Just ride the storm and don’t think too much about it. Certainly don’t blame them, as you are the one who changed the dynamics. Also use paragraph breaks.
Anonymous
Post 12/08/2022 07:21     Subject: Re:Friends reacting weirdly to divorce

Anonymous wrote:
Anonymous wrote:An example of friend #2's behavior - the one who keeps mentioning her relationship with her husband. For the past 3 years, I've gone out trick or treating with my youngest and their family and one other family. The six of us would take all six kids around and visit other families in the neighborhood. Some of the houses had driveway parties for adults and it was all fun. My younger son is great friends with hers but also has another best friend who has come along for several years because his parents work. I sent a text asking if her son wanted to meet up with mine and if she wanted to walk around again. She said she was staying home for the night but the kids could meet up if they wanted, so I decided to as well and asked my son to coordinate on his own. He asked me to drive him to the meeting spot. When I got there, three adults were there. The wife of the other family and the two of them. I was surprised and realized she had just coordinated without me, but said nothing and said that I was going to go home and give out candy since that was the original plan and to have fun. My son had his own phone and I told him he and his friend could stay with them or go off on their own. She calls me at 8 pm asking me if I wanted to meet up. The other woman and her husband had gone home and she was all alone with the kids. So I'm useful as a friend if she has no one else.


This seems like the other parents came to drop off the kids, just like you did, and stuck around.

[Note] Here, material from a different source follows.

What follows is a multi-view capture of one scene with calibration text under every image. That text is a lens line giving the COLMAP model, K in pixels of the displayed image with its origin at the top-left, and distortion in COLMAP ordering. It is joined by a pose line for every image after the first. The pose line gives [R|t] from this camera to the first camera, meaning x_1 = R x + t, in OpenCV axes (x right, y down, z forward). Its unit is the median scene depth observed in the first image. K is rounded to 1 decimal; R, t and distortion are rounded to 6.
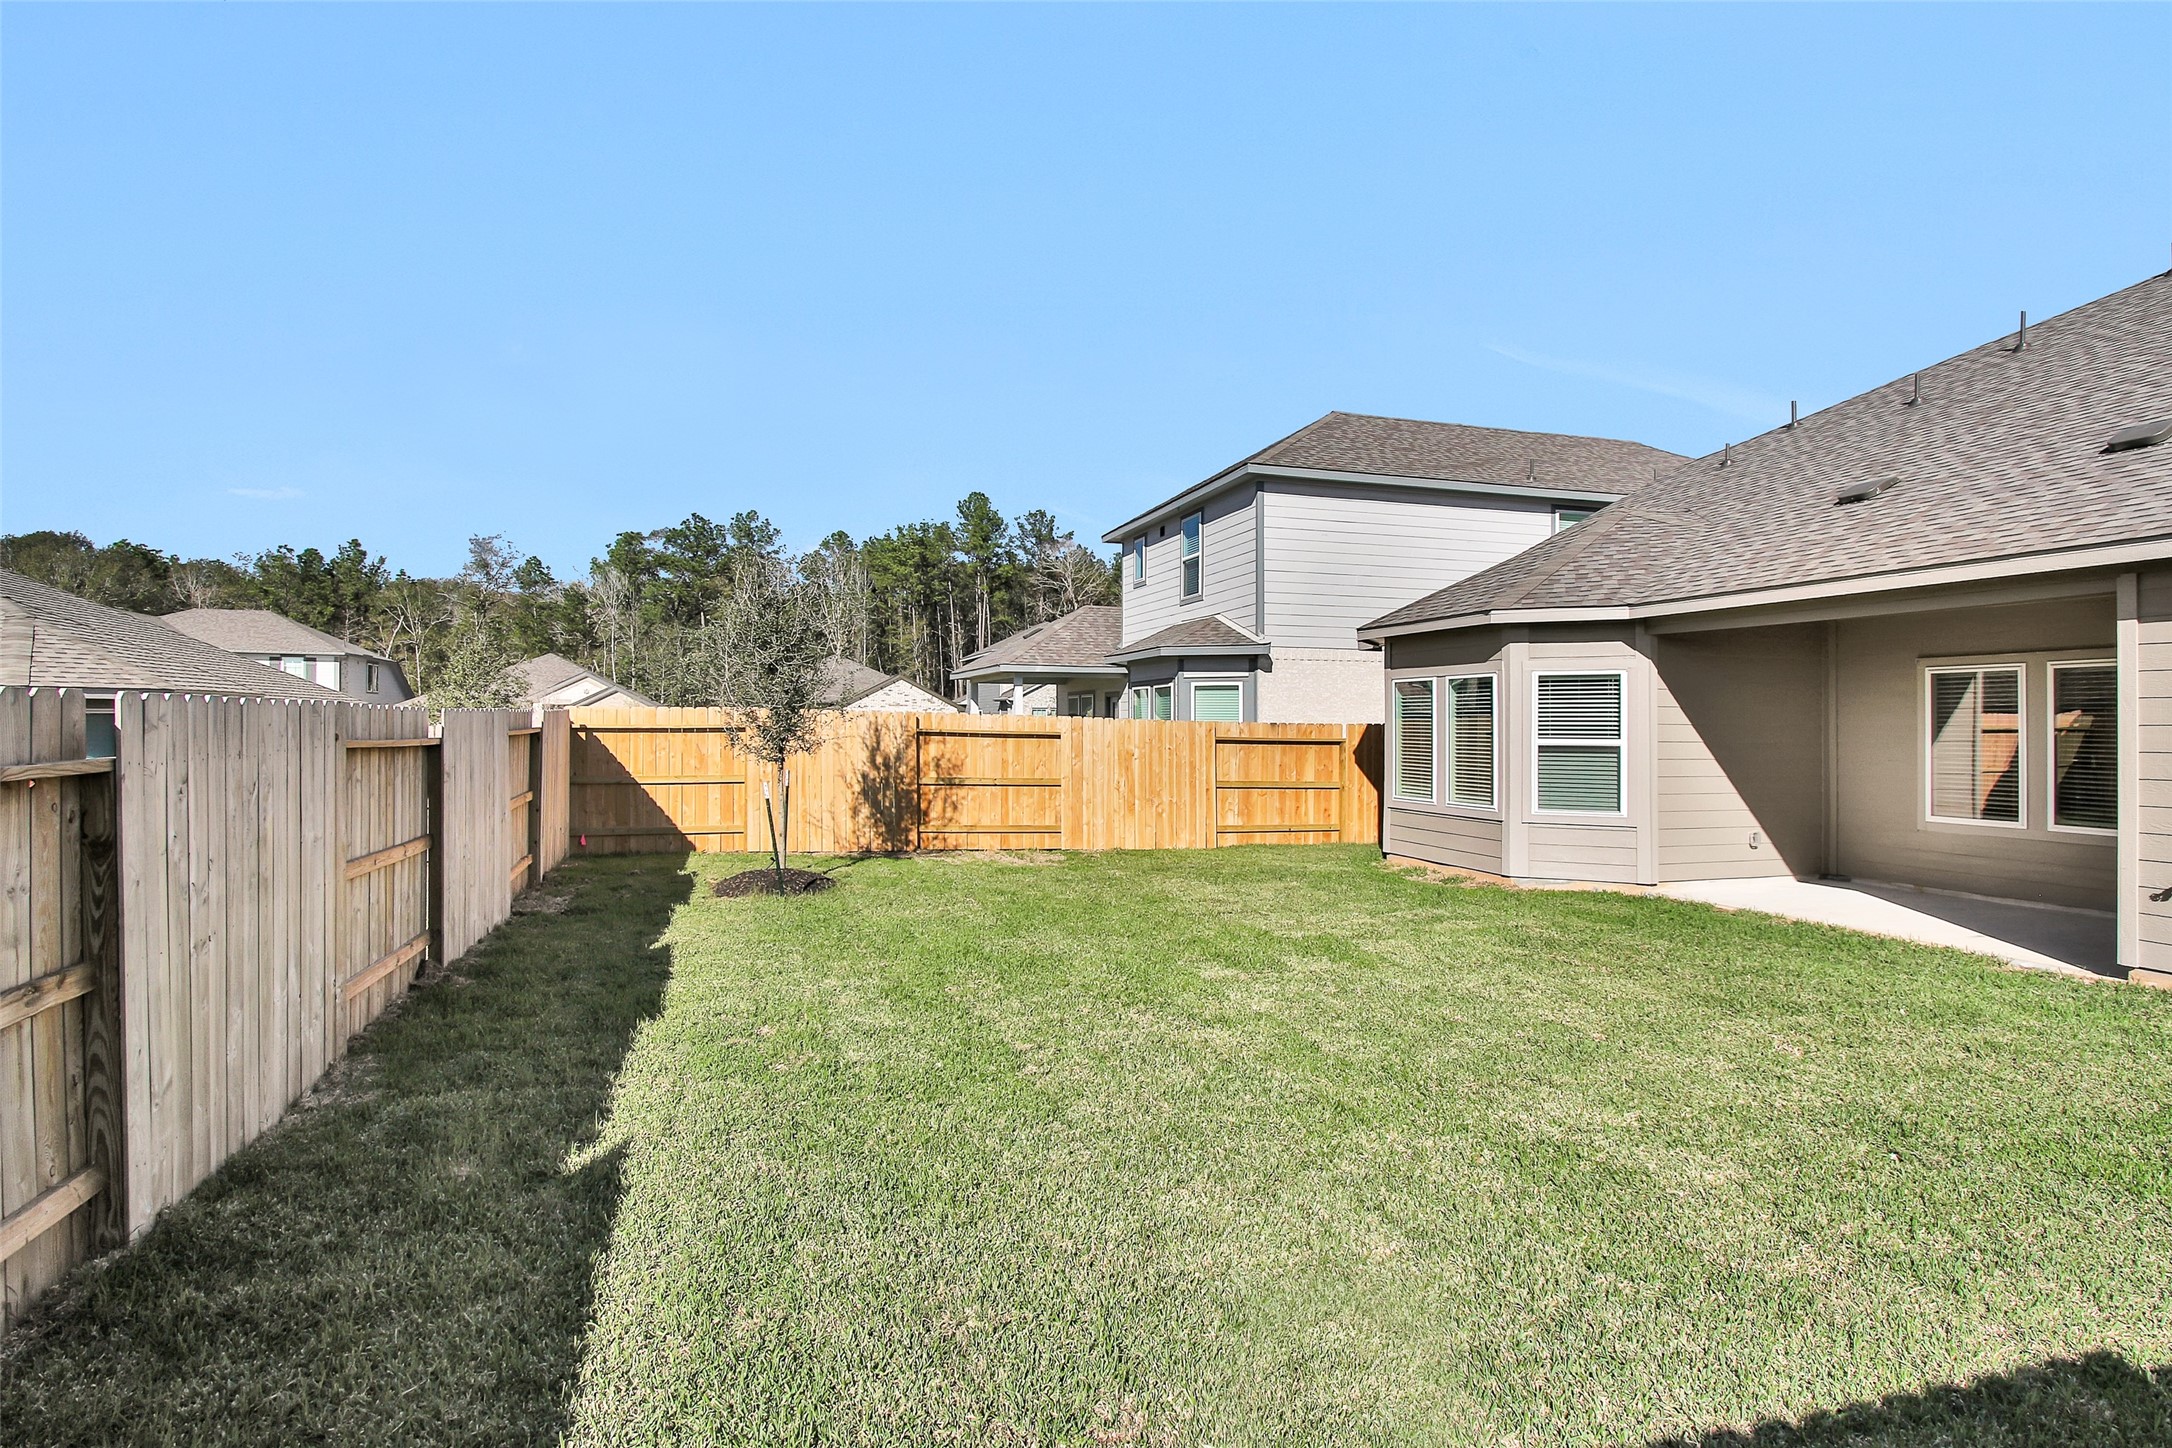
lens RADIAL K [[1115.3, 0, 1065.6], [0, 1115.3, 729.4], [0, 0, 1]] dist [-0.017990, 0.002921]
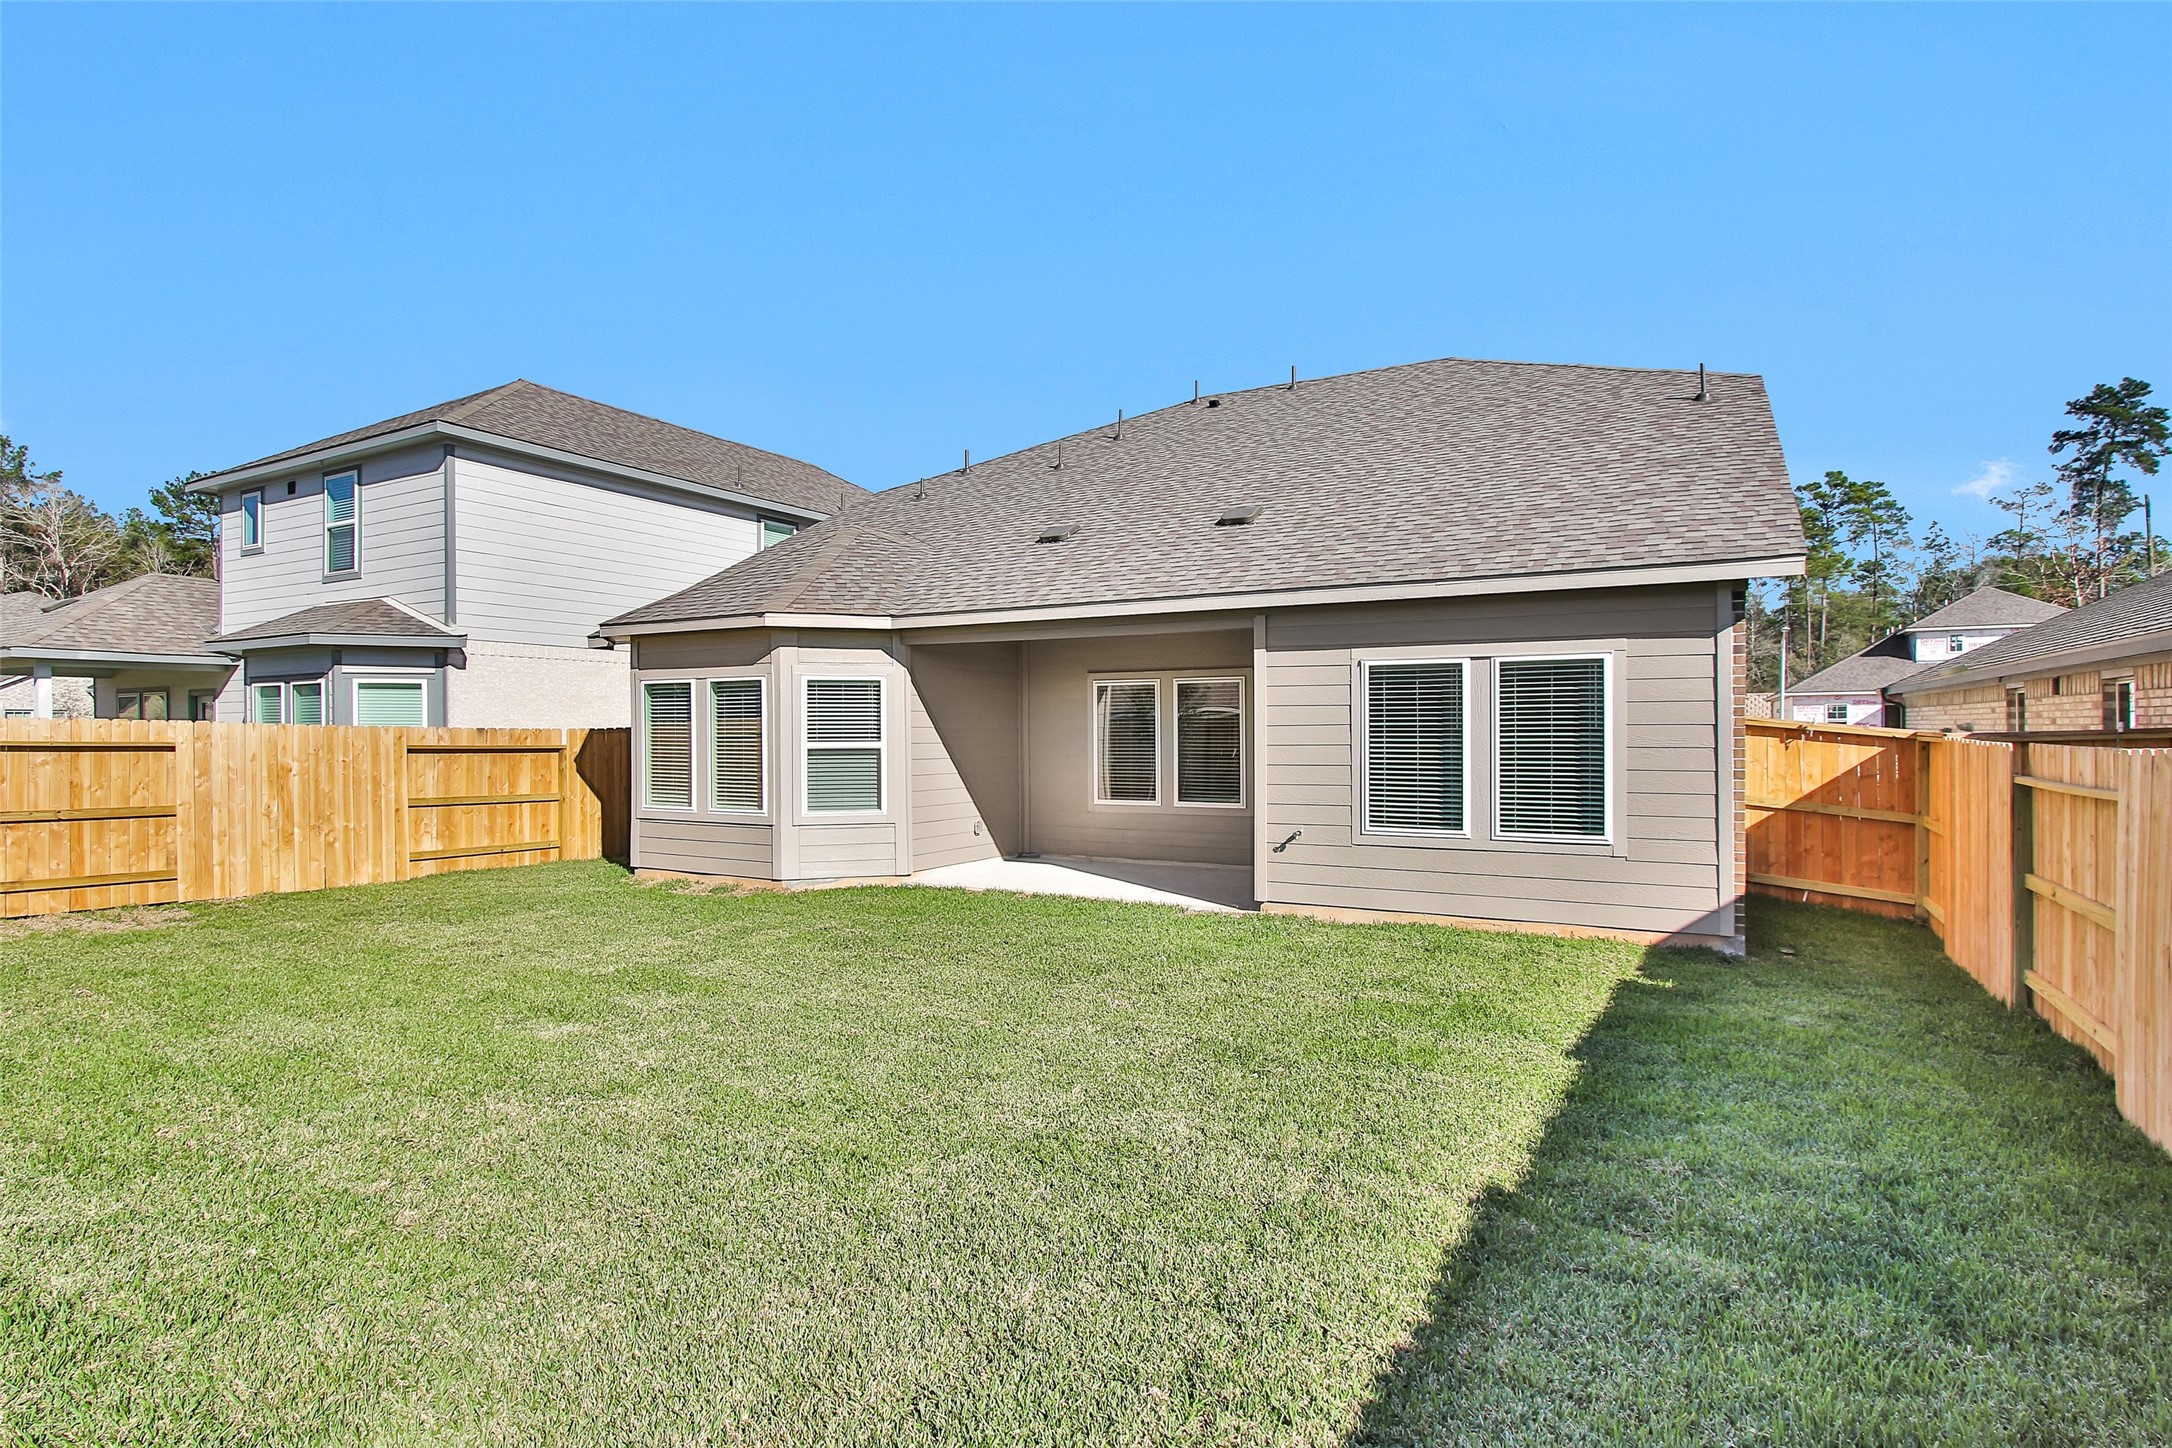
lens RADIAL K [[1115.3, 0, 1069.9], [0, 1115.3, 731.6], [0, 0, 1]] dist [-0.017990, 0.002921]
pose [[0.726390, -0.007581, 0.687241, -0.098621], [0.008917, 0.999959, 0.001605, -0.000545], [-0.687225, 0.004962, 0.726428, 0.093321]]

It was only one other mom and no they made plans together to do a different route together despite me checking to confirm she wasn’t going out one day prior. I asked the other mom and she said she made plans with this friend together to do this new route. I could have stayed because they wouldn’t have outwardly been mean but it wasn’t a friendly greeting and completely different from the last several years where we all texted together.
Anonymous
Post 12/08/2022 01:08     Subject: Friends reacting weirdly to divorce

Anonymous wrote:Yeah your texts were definitely too long. You don’t even use paragraphs!


But if the OP does write in paragraphs then people on here will accuse her of writing poetry!!?

One can never win on here!

Anyway OP - these people you call “friends” all sound extremely toxic as well as judgmental.
I would simply cut ties w/them & find new friends.

Friends should build you up.
Bring you joy.
They definitely should not be “scolding” you - even if they disagree with you.
Anonymous
Post 12/07/2022 22:37     Subject: Re:Friends reacting weirdly to divorce

Anonymous wrote:An example of friend #2's behavior - the one who keeps mentioning her relationship with her husband. For the past 3 years, I've gone out trick or treating with my youngest and their family and one other family. The six of us would take all six kids around and visit other families in the neighborhood. Some of the houses had driveway parties for adults and it was all fun. My younger son is great friends with hers but also has another best friend who has come along for several years because his parents work. I sent a text asking if her son wanted to meet up with mine and if she wanted to walk around again. She said she was staying home for the night but the kids could meet up if they wanted, so I decided to as well and asked my son to coordinate on his own. He asked me to drive him to the meeting spot. When I got there, three adults were there. The wife of the other family and the two of them. I was surprised and realized she had just coordinated without me, but said nothing and said that I was going to go home and give out candy since that was the original plan and to have fun. My son had his own phone and I told him he and his friend could stay with them or go off on their own. She calls me at 8 pm asking me if I wanted to meet up. The other woman and her husband had gone home and she was all alone with the kids. So I'm useful as a friend if she has no one else.


This seems like the other parents came to drop off the kids, just like you did, and stuck around.